I read all this and what pops into my mind?
A little old lady on a beach house waiting for her sailor husband to come home.
She fishes on the beach at night, but she’s not really fishing. She’s looking over the water and waiting, hoping, wishing to see his little rowboat. The one or two fish she may catch get tossed in a bucket, but she still stares at the water.
She doesn’t notice the octopus sneak from the shoreline and wrap his tentacles around one of her catches. He eyes her suspiciously, ready for her to defend her prey like any good predator, but the woman doesn’t notice.
Nor does she notice the second night.
But on the third night, after catching a rather small fish, she tosses it in the bucket, sticks the rod in the sand, and just sits.
The octopus slinks from the water at the usual time, when she would have already caught a snack or two, and their eyes finally meet.
“So you’re the extra hand in my cookie jar,” the woman chuckles in a sad voice. “Come on over then, get your dinner.”
He is wary, but she doesn’t seem prone to quick movements. She always seems to move rather slow. He weaves his way across the shore, cautiously reaches a tentacle into the bucket, and bounds back for the water, his eyes on her the whole time.
Many nights go by like this, and the octopus always knows when to expect her. Every night, he sits ever just closer to her as she pushes the bucket of her meager catch his way, and talks.

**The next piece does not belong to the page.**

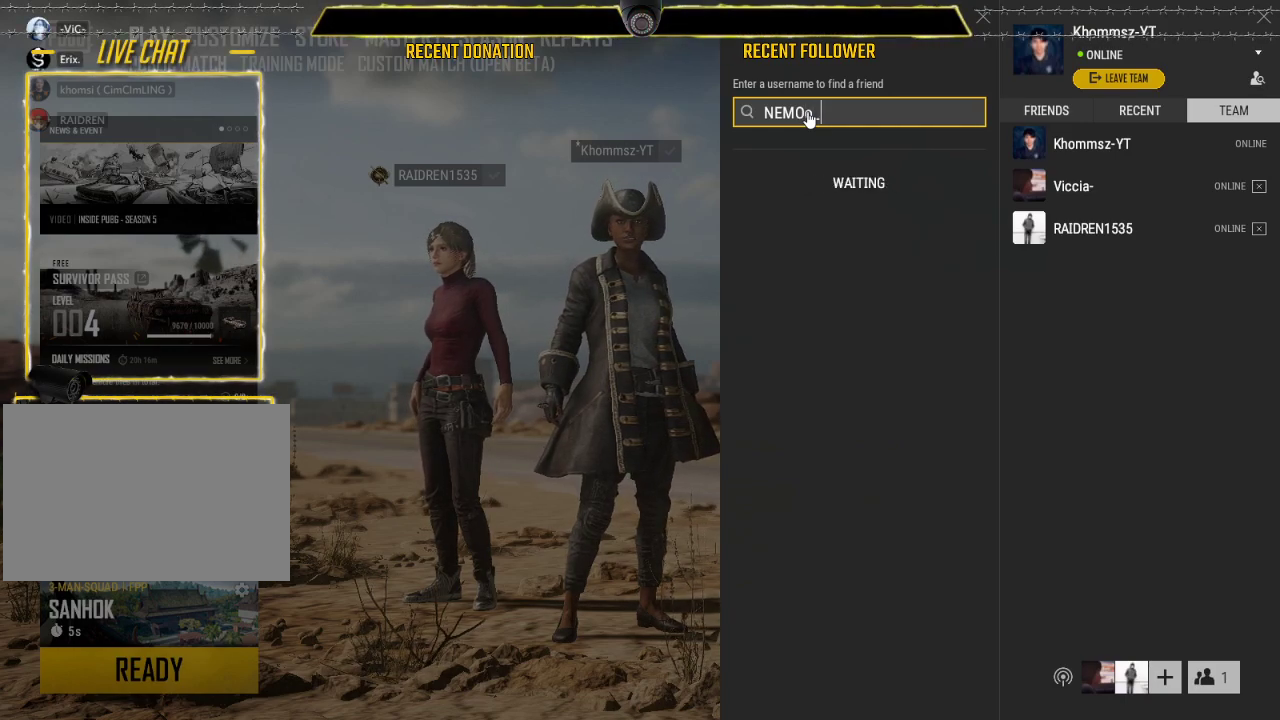
{"keys": [], "mouse": ["left"], "events": []}
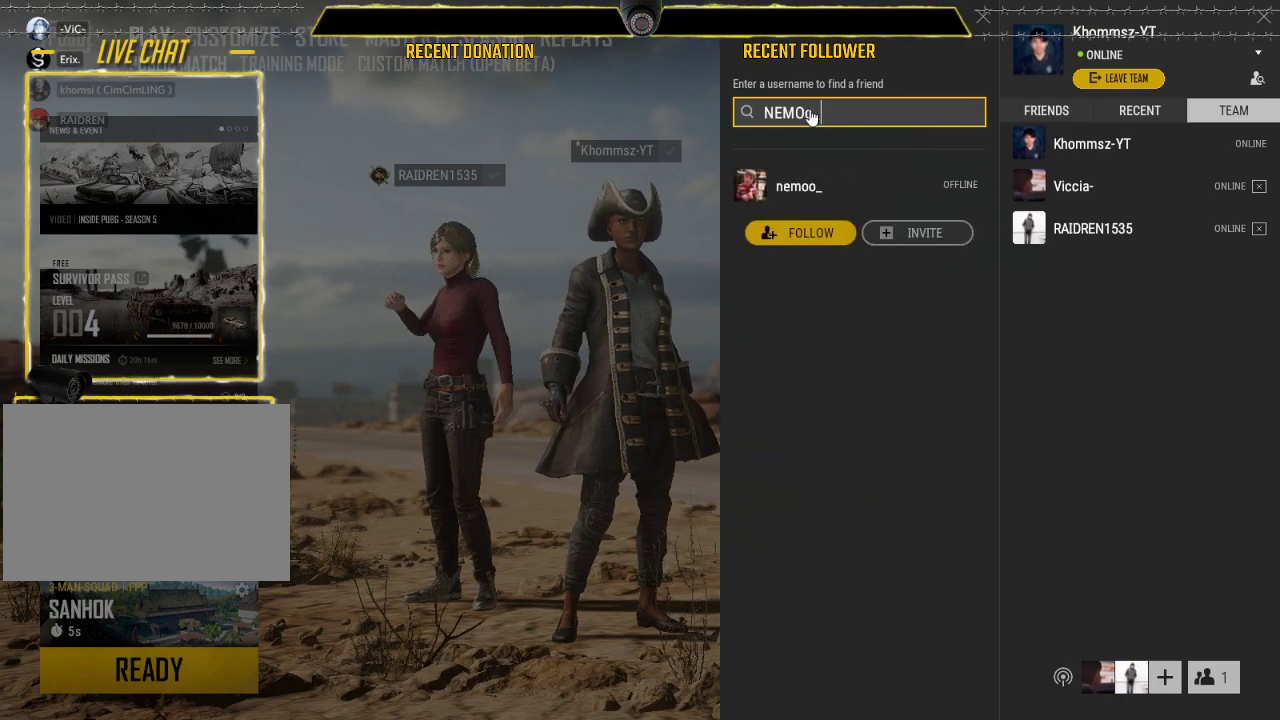
{"keys": [], "mouse": ["left"], "events": []}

He doesn’t understand the words but he knows that whatever a husband is, she wants him back, and whatever kids are, she wanted those, too. It didn’t seem like a lot to want to him.
If he could have, he would have easily traded her those things for the fish she gives him each night.
But one night, as the moon reflects on the waters of the sea and the octopus stretches his tentacles to meet his friend…
He paces the beach for a time. No bucket. No rod. No recent footsteps. He looks warily to the weirdly lit wooden cave she returns to after their visits. It is far from the water, but perhaps not too far.
Perhaps she simply forgot what time it is.
As he reaches the wooden enclosure, he finds an entrance only partly barred and squeezes through its opening. Inside, there are shells, and there are images of his friend, and what he assumes are friends of hers, maybe even the husband she wanted back so badly.
As he ventures further, he finds his friend.
Only, she is not there anymore.
He brings a tentacle to her face, but she doesn’t respond. She doesn’t speak. She doesn’t smile.
The octopus leaves, sad and confused. She was a kind hearted hunter who never balked at sharing a meal. She deserved whatever that husband was, and whatever kids were, but he knows he can’t do any of that now, even if he could before.
Every night, when they would have met on the beach and watched the water, he crawls from the shoreline with a shell in his tentacle, a shell like the ones she liked so much in her wooden cave.
And he places it around her resting place.
When her wooden cave is completely surrounded by the shell fence, he knows she’ll rest peacefully, her body protected from any scavengers who might happen by.
It was all he could do, but he wished he could have done so much more.